6) Fix the oil pump
6.1) Tighten all the screws that are loose. In my case two
7) Reinstall oil pump
7.1) Remove the o-ring from the block... I neglected to take a picture of the LOCATION, but shouldn't be too hard to find. It's a Subaru special part (10991AA001: O RING - CYL BLOCK)
7.2) Remove all of the gasket remains off the block and pump. Use brake clean or lots of elbow grease. Likely both.
7.3) Use your favorite gasket maker that is capable of handling the engine heat. Smear it evenly across the entire contact surface of the oil pump and line it back up on the block. Hand tighten bolts until snug, torque to spec, and back off 1/4 turn to allow the gasket maker to... Make. Let sit for hour, and torque to spec.
7.4) Slide crank gear back onto crank until snug.
7.5) Put crank position sensor back in hole and torque to spec.
Install Timing Belt
8.1) Bolt in idler pulleys and gear, reference below picture for locations. Torque to spec.
8.2) Put crank bolt into crank and use to align the crank to Piston 1 Top Dead Centre, as well as both (or all 4 cam shafts). This is indicated to you by the notch on the tooth of the crank - NOT THE ARROW - and the notch on the cams. These notches must be completely vertical.
8.3) Run timing belt through the setup in the required fashion and take as much of the slack and put it between the crank and right cam (where the hydraulic idler pulley assembly was taken from). You may find it useful to put the cams a tooth back, as the belt moves the cams when tensioned.
8.4) Slowly and carefully install the hydraulic idler pulley assembly into its location. If the notches do not align, take it out and try again. This may take several attempts if it is the first time doing a Subaru timing belt. Be careful not to strip this hole, but if you do, take the bolt to your local parts store to get a tap and helicoils.
8.5) Remove the hydraulic idler idler pulley pin from the unit after the assembly has been installed. Otherwise you will have issues and it will not be fun and you will be very frustrated. (table top vice will come to the rescue though)
9) Install Timing Belt Covers.
9.1) Start with centre cover, ensuring seal is put on the cover first, then the block, and finally the bolts.
9.2) Work on left or right covers, pending preference.
10) Install Auxiliary Belts
10.1) Put crank pulley on, after taking out the bolt used earlier (would be a good time to throw on the lightweight pulley you've just started thinking about). Tighten bolt to spec.

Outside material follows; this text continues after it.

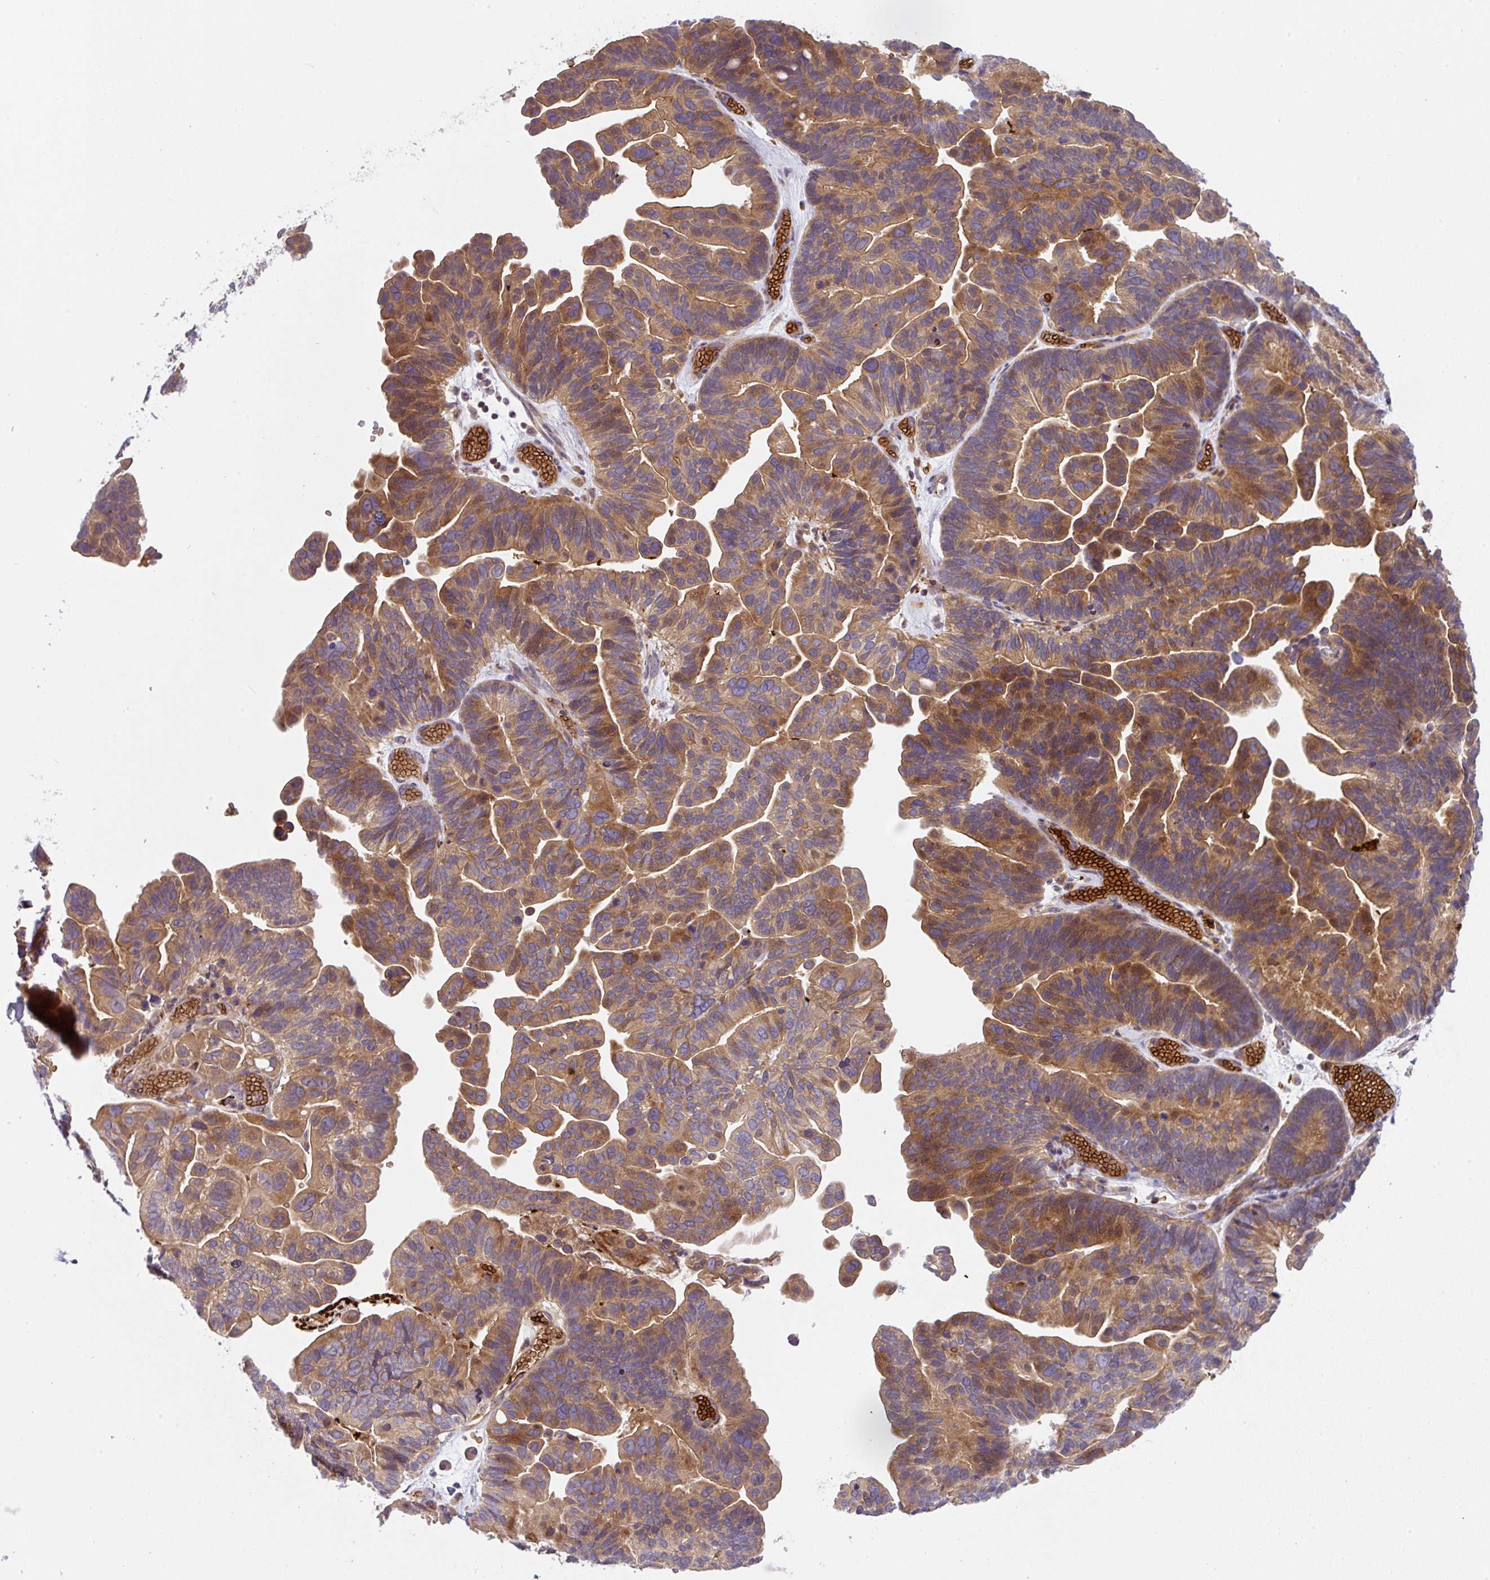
{"staining": {"intensity": "moderate", "quantity": ">75%", "location": "cytoplasmic/membranous"}, "tissue": "ovarian cancer", "cell_type": "Tumor cells", "image_type": "cancer", "snomed": [{"axis": "morphology", "description": "Cystadenocarcinoma, serous, NOS"}, {"axis": "topography", "description": "Ovary"}], "caption": "Immunohistochemistry micrograph of neoplastic tissue: human ovarian serous cystadenocarcinoma stained using immunohistochemistry (IHC) shows medium levels of moderate protein expression localized specifically in the cytoplasmic/membranous of tumor cells, appearing as a cytoplasmic/membranous brown color.", "gene": "APOBEC3D", "patient": {"sex": "female", "age": 56}}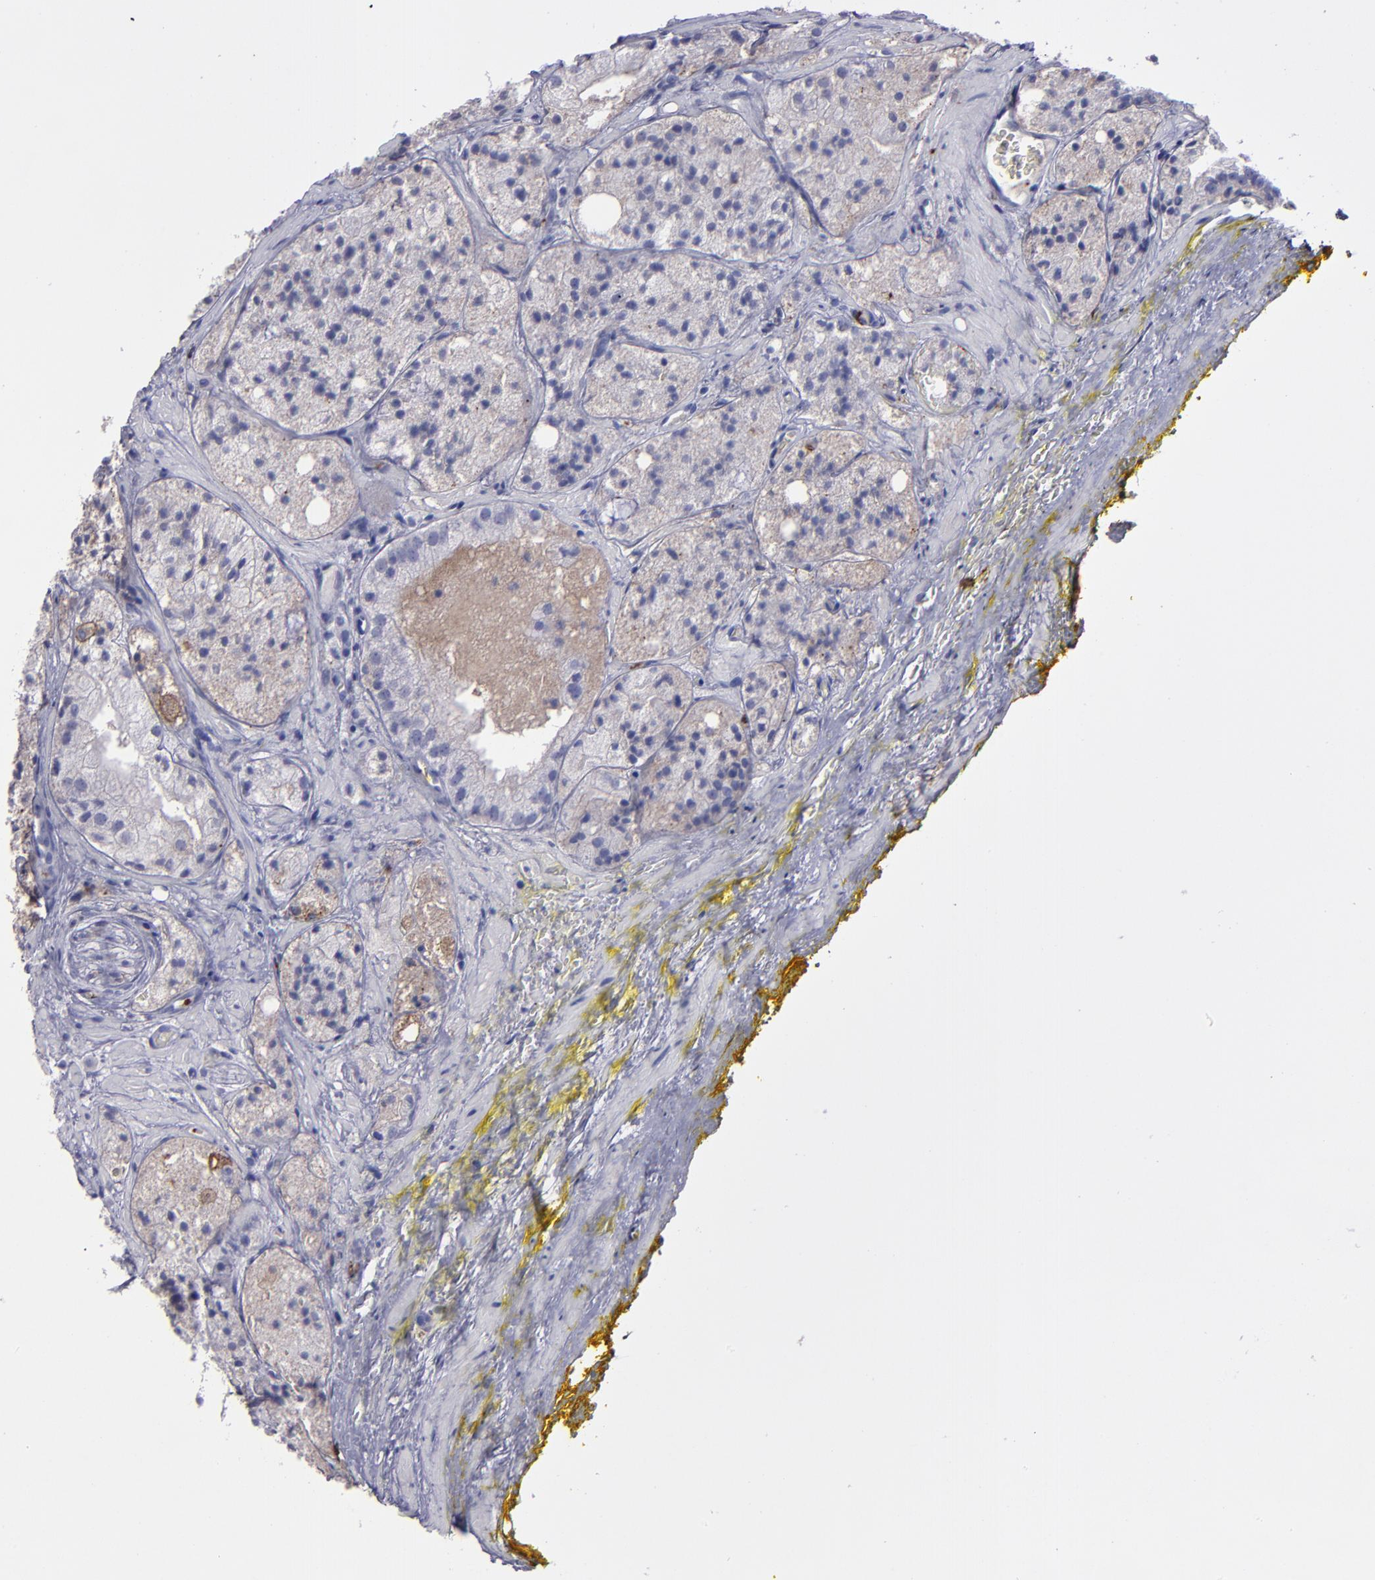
{"staining": {"intensity": "negative", "quantity": "none", "location": "none"}, "tissue": "prostate cancer", "cell_type": "Tumor cells", "image_type": "cancer", "snomed": [{"axis": "morphology", "description": "Adenocarcinoma, Low grade"}, {"axis": "topography", "description": "Prostate"}], "caption": "This is a histopathology image of immunohistochemistry staining of prostate cancer, which shows no expression in tumor cells. The staining was performed using DAB (3,3'-diaminobenzidine) to visualize the protein expression in brown, while the nuclei were stained in blue with hematoxylin (Magnification: 20x).", "gene": "CD36", "patient": {"sex": "male", "age": 60}}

10.2) Put belt over the necessary pulleys (alternator, power steering, and crank). Start to tighten the near vertical bolt on alternator. After tightening to the point where the belt has a couple centimetres of play, tighten the horizontal bolt (ensuring the alternator doesn't move), as well as putting the belt cover back on and tightening the alternator's pivot point.
11) Install Radiator
11.1) Place the rad in the location, making sure the rubber stoppers are in the holes in the lower rad support and the lower rad hose has been fed underneath the wiring.
11.2)Connect the rad hoses to the block and rad, ensure the rad plug is in and snug.
12) Almost ready to go
12.1) Add your 50/50 mix of antifreeze and water to rad, fill and let flow through the cooling system.
12.2) Add oil to 1/4 empty on dipstick
12.3) Start car, and let run at idle for a minute. While idling, crank the heat at full blast to ensure there are no air bubbles in the cooling system, and top up radiator as necessary. Kill engine and check oil, adding if necessary.